■ What the task requires
Gather every line in the records below that contains the word "gdje", and copy each of those lines in full.
Data for analysis below:
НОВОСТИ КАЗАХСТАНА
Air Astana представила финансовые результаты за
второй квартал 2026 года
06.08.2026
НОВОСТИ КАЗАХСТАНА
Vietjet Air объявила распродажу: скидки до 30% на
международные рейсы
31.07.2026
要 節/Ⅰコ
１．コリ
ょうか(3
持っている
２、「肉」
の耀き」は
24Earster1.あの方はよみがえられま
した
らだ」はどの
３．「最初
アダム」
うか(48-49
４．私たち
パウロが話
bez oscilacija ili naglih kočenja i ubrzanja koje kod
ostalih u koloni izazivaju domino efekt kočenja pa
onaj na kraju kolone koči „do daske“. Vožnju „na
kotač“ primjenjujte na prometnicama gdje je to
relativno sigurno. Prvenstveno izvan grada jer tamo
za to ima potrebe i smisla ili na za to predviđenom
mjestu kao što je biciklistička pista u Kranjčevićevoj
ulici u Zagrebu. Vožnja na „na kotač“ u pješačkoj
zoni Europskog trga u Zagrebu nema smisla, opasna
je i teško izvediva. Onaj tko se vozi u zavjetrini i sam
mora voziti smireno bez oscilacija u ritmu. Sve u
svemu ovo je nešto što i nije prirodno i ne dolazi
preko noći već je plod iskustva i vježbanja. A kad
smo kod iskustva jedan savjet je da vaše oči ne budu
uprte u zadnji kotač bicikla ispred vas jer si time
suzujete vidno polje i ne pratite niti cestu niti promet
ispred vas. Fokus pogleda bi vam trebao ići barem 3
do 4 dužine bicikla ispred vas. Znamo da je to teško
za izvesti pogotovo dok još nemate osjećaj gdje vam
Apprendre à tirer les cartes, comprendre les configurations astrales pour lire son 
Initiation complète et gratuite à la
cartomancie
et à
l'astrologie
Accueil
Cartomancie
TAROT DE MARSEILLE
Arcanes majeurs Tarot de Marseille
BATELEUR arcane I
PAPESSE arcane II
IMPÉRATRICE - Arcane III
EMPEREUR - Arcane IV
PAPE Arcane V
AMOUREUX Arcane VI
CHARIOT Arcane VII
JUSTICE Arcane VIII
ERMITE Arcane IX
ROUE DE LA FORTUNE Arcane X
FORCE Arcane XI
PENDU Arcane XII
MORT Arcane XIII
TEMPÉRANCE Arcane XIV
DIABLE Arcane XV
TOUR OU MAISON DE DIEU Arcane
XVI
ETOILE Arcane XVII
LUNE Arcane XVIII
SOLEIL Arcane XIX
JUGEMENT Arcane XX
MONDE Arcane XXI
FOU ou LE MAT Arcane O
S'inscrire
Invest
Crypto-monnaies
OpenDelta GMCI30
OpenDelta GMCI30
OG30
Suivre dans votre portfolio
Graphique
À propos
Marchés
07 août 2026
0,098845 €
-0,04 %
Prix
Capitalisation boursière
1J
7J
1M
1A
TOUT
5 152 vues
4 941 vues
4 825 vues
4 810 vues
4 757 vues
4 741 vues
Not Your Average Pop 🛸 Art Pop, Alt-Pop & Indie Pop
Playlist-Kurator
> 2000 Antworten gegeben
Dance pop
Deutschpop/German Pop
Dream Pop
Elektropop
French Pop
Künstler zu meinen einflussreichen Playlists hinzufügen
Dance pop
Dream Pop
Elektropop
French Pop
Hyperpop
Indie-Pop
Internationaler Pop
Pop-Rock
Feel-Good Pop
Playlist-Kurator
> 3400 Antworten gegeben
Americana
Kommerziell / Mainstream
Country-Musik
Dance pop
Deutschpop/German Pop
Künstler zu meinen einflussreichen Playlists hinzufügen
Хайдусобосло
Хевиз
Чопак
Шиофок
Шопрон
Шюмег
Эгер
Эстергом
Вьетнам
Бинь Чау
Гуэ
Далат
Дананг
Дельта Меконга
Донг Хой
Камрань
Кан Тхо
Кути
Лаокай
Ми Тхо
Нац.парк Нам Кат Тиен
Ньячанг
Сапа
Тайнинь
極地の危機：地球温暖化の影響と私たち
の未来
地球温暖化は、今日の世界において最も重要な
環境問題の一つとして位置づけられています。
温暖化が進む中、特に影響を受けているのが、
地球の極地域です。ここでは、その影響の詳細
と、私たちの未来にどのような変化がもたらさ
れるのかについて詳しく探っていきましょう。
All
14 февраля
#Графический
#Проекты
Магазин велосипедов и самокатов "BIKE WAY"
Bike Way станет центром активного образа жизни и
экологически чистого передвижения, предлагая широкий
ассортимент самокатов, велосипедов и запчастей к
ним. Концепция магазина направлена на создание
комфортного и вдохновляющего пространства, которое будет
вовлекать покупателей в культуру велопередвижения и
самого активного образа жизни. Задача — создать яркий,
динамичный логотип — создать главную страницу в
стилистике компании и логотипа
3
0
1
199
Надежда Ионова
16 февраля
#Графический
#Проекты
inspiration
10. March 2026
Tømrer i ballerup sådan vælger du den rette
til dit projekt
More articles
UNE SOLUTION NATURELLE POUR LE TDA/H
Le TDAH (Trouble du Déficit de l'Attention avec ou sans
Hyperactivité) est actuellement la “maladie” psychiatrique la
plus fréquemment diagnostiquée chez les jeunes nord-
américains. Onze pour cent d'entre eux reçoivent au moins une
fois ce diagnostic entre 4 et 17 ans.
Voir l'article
End of Data for analysis.
■ Output below
kotač“ primjenjujte na prometnicama gdje je to
za izvesti pogotovo dok još nemate osjećaj gdje vam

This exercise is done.